Blister Diseases

blisterisu
Photo: Iowa State University

Having just one canker sore in my mouth is painful. Livestock can have many, which can also include blisters in and around their mouth, nose, and feet.

Tony Moravec is a veterinarian with Merial and says Vesicular Stomatitis and a number of other viral diseases will cause blisters in horses, pigs, and cattle. These are the signs to look for.

"Any type of salivation around the mouth. Cattle dropping feed, pigs dropping feed, horses dropping feed out of their mouth because there's sores in and around the mouth and it's just a very uncomfortable disease," says Moravec. "Lameness, if they blisters between their toes, it's a very sore and discomforting disease, and they're not able to move freely."

Good sanitation and quarantine practices on affected farms usually contain the infection until it dies out on its own.

But if you see these symptoms in your animals, call your veterinarian right away for a diagnosis and treatment. This is important because the symptoms are similar to "foot and mouth disease", which has no cure. It hasn't been found in the United States since 1929, but it's very contagious and could be just a plane ride away.

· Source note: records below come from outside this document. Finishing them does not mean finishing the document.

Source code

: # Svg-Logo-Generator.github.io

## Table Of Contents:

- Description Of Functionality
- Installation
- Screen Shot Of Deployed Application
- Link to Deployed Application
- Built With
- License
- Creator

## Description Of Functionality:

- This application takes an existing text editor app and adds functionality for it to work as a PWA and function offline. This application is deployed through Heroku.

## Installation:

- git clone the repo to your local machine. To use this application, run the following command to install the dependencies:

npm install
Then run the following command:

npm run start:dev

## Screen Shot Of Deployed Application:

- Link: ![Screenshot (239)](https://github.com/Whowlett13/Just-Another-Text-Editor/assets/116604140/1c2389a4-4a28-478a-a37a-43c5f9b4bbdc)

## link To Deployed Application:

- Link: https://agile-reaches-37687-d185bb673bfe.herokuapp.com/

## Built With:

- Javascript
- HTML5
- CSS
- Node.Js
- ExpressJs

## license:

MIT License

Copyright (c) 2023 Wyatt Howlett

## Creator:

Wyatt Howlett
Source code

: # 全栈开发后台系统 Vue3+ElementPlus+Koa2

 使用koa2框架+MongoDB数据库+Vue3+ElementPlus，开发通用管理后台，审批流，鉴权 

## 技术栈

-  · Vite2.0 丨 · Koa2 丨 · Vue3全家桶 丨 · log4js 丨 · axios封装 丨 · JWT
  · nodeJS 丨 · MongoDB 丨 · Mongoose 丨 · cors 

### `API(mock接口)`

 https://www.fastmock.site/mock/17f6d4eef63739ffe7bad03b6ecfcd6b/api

"Foot and mouth disease is currently infecting animals in parts of Southeast Asia, parts of South America. It is not in America as we know it right now, but we are on high alert. There's a lot of people that travel and it's a virus that can stick to the bottom of shoes," he says. "It has a way of moving around the world, and we don't fully understand all the different routes of transmission of how it can move from place to place, but that's why we need to be so hypervigilant."

The virus causing vesicular stomatitis can also infect handlers of infected animals. In people, it causes influenza-like symptoms such as fever, muscle aches, headache and malaise.